• Activity
Copy out every line of text in the material below word for word, omitting the pictures.

[Page images and their extracted text]
○ ○ ○
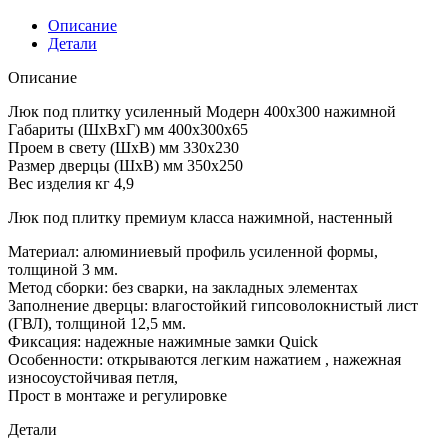
Описание
Детали
Описание
Люк под плитку усиленный Модерн 400х300 нажимной
Габариты (ШхВхГ) мм 400х300х65
Проем в свету (ШхВ) мм 330х230
Размер дверцы (ШхВ) мм 350х250
Вес изделия кг 4,9
Люк под плитку премиум класса нажимной, настенный
Материал: алюминиевый профиль усиленной формы,
толщиной 3 мм.
Метод сборки: без сварки, на закладных элементах
Заполнение дверцы: влагостойкий гипсоволокнистый лист
(ГВЛ), толщиной 12,5 мм.
Фиксация: надежные нажимные замки Quick
Особенности: открываются легким нажатием , нажежная
износоустойчивая петля,
Прост в монтаже и регулировке
Детали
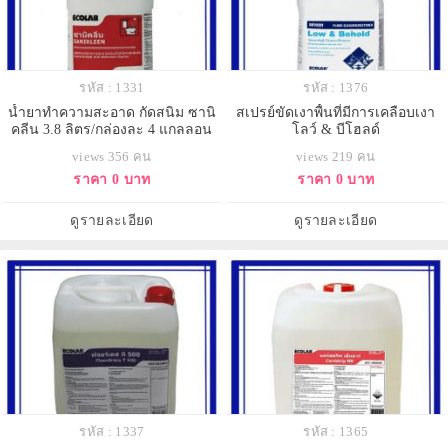
รหัส : 1331
รหัส : 1376
น้ำยาทำความสะอาด กัดสนิม ซานิ
สเปรย์ขัดเงาพื้นที่มีการเคลือบเงา
คลีน 3.8 ลิตร/กล่องละ 4 แกลลอน
โลว์ & บีโฮลด์
views 356 คน
views 219 คน
ราคา 0 บาท
ราคา 0 บาท
ดูรายละเอียด
ดูรายละเอียด
รหัส : 1337
รหัส : 1365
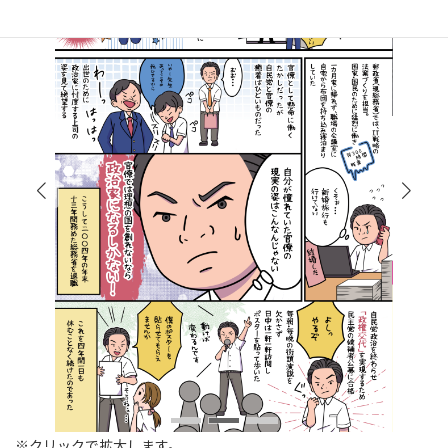
※クリックで拡大します。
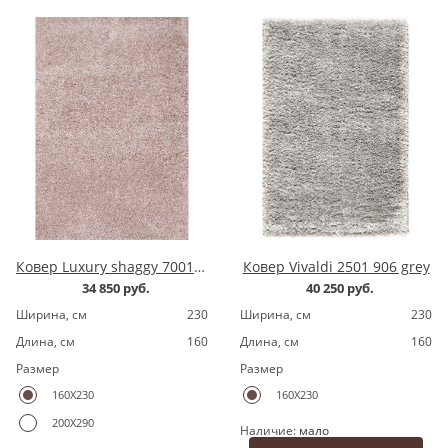
Ковер Luxury shaggy 7001200.8 pink
Ковер Vivaldi 2501 906 grey
34 850 руб.
40 250 руб.
Ширина, cм
230
Ширина, cм
230
Длина, cм
160
Длина, cм
160
Размер
Размер
160X230
160X230
200X290
Наличие:
мало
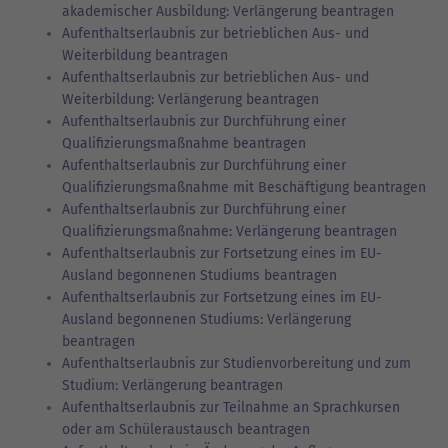
akademischer Ausbildung: Verlängerung beantragen
Aufenthaltserlaubnis zur betrieblichen Aus- und
Weiterbildung beantragen
Aufenthaltserlaubnis zur betrieblichen Aus- und
Weiterbildung: Verlängerung beantragen
Aufenthaltserlaubnis zur Durchführung einer
Qualifizierungsmaßnahme beantragen
Aufenthaltserlaubnis zur Durchführung einer
Qualifizierungsmaßnahme mit Beschäftigung beantragen
Aufenthaltserlaubnis zur Durchführung einer
Qualifizierungsmaßnahme: Verlängerung beantragen
Aufenthaltserlaubnis zur Fortsetzung eines im EU-
Ausland begonnenen Studiums beantragen
Aufenthaltserlaubnis zur Fortsetzung eines im EU-
Ausland begonnenen Studiums: Verlängerung
beantragen
Aufenthaltserlaubnis zur Studienvorbereitung und zum
Studium: Verlängerung beantragen
Aufenthaltserlaubnis zur Teilnahme an Sprachkursen
oder am Schüleraustausch beantragen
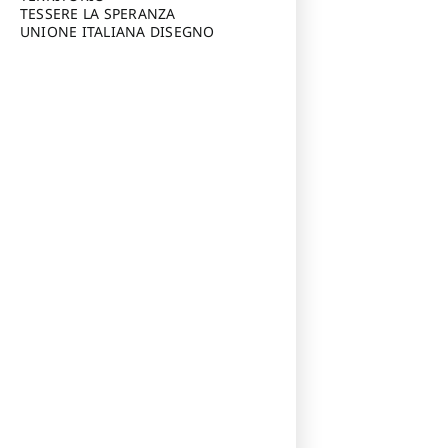
TESSERE LA SPERANZA
UNIONE ITALIANA DISEGNO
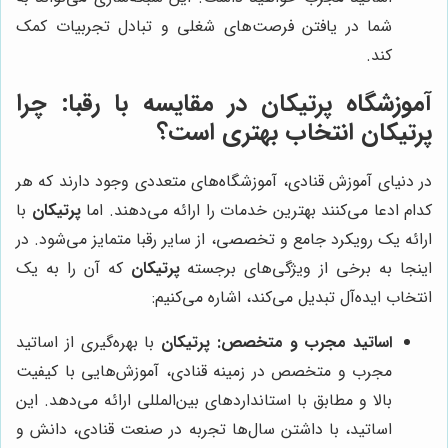
شما در یافتن فرصت‌های شغلی و تبادل تجربیات کمک
کند.
آموزشگاه پرتیکان در مقایسه با رقبا: چرا
پرتیکان انتخاب بهتری است؟
در دنیای آموزش قنادی، آموزشگاه‌های متعددی وجود دارند که هر
کدام ادعا می‌کنند بهترین خدمات را ارائه می‌دهند. اما
پرتیکان
با
ارائه یک رویکرد جامع و تخصصی، از سایر رقبا متمایز می‌شود. در
اینجا به برخی از ویژگی‌های برجسته
پرتیکان
که آن را به یک
انتخاب ایده‌آل تبدیل می‌کند، اشاره می‌کنیم:
اساتید مجرب و متخصص:
پرتیکان
با بهره‌گیری از اساتید
مجرب و متخصص در زمینه قنادی، آموزش‌هایی با کیفیت
بالا و مطابق با استانداردهای بین‌المللی ارائه می‌دهد. این
اساتید، با داشتن سال‌ها تجربه در صنعت قنادی، دانش و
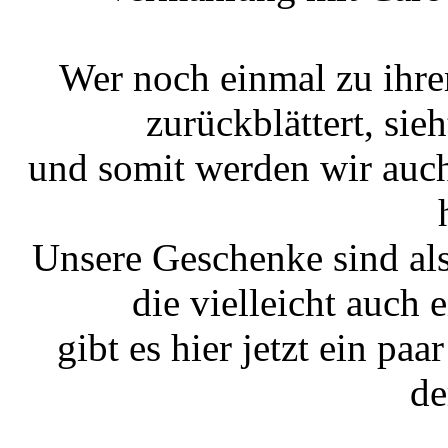
Wer noch einmal zu ihre
zurückblättert, sie
und somit werden wir auc
Unsere Geschenke sind als
die vielleicht auc
gibt es hier jetzt ein pa
de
○ ○ ○
• Answer to the exercise
Описание
Детали
Описание
Люк под плитку усиленный Модерн 400х300 нажимной
Габариты (ШхВхГ) мм 400х300х65
Проем в свету (ШхВ) мм 330х230
Размер дверцы (ШхВ) мм 350х250
Вес изделия кг 4,9
Люк под плитку премиум класса нажимной, настенный
Материал: алюминиевый профиль усиленной формы,
толщиной 3 мм.
Метод сборки: без сварки, на закладных элементах
Заполнение дверцы: влагостойкий гипсоволокнистый лист
(ГВЛ), толщиной 12,5 мм.
Фиксация: надежные нажимные замки Quick
Особенности: открываются легким нажатием , нажежная
износоустойчивая петля,
Прост в монтаже и регулировке
Детали
รหัส : 1331
รหัส : 1376
น้ำยาทำความสะอาด กัดสนิม ซานิ
สเปรย์ขัดเงาพื้นที่มีการเคลือบเงา
คลีน 3.8 ลิตร/กล่องละ 4 แกลลอน
โลว์ & บีโฮลด์
views 356 คน
views 219 คน
ราคา 0 บาท
ราคา 0 บาท
ดูรายละเอียด
ดูรายละเอียด
รหัส : 1337
รหัส : 1365
※クリックで拡大します。
Ковер Luxury shaggy 7001200.8 pink
Ковер Vivaldi 2501 906 grey
34 850 руб.
40 250 руб.
Ширина, cм
230
Ширина, cм
230
Длина, cм
160
Длина, cм
160
Размер
Размер
160X230
160X230
200X290
Наличие:
мало
akademischer Ausbildung: Verlängerung beantragen
Aufenthaltserlaubnis zur betrieblichen Aus- und
Weiterbildung beantragen
Aufenthaltserlaubnis zur betrieblichen Aus- und
Weiterbildung: Verlängerung beantragen
Aufenthaltserlaubnis zur Durchführung einer
Qualifizierungsmaßnahme beantragen
Aufenthaltserlaubnis zur Durchführung einer
Qualifizierungsmaßnahme mit Beschäftigung beantragen
Aufenthaltserlaubnis zur Durchführung einer
Qualifizierungsmaßnahme: Verlängerung beantragen
Aufenthaltserlaubnis zur Fortsetzung eines im EU-
Ausland begonnenen Studiums beantragen
Aufenthaltserlaubnis zur Fortsetzung eines im EU-
Ausland begonnenen Studiums: Verlängerung
beantragen
Aufenthaltserlaubnis zur Studienvorbereitung und zum
Studium: Verlängerung beantragen
Aufenthaltserlaubnis zur Teilnahme an Sprachkursen
oder am Schüleraustausch beantragen
TESSERE LA SPERANZA
UNIONE ITALIANA DISEGNO
شما در یافتن فرصت‌های شغلی و تبادل تجربیات کمک
کند.
آموزشگاه پرتیکان در مقایسه با رقبا: چرا
پرتیکان انتخاب بهتری است؟
در دنیای آموزش قنادی، آموزشگاه‌های متعددی وجود دارند که هر
کدام ادعا می‌کنند بهترین خدمات را ارائه می‌دهند. اما
پرتیکان
با
ارائه یک رویکرد جامع و تخصصی، از سایر رقبا متمایز می‌شود. در
اینجا به برخی از ویژگی‌های برجسته
پرتیکان
که آن را به یک
انتخاب ایده‌آل تبدیل می‌کند، اشاره می‌کنیم:
اساتید مجرب و متخصص:
پرتیکان
با بهره‌گیری از اساتید
مجرب و متخصص در زمینه قنادی، آموزش‌هایی با کیفیت
بالا و مطابق با استانداردهای بین‌المللی ارائه می‌دهد. این
اساتید، با داشتن سال‌ها تجربه در صنعت قنادی، دانش و
Wer noch einmal zu ihre
zurückblättert, sie
und somit werden wir auc
Unsere Geschenke sind als
die vielleicht auc
gibt es hier jetzt ein pa
de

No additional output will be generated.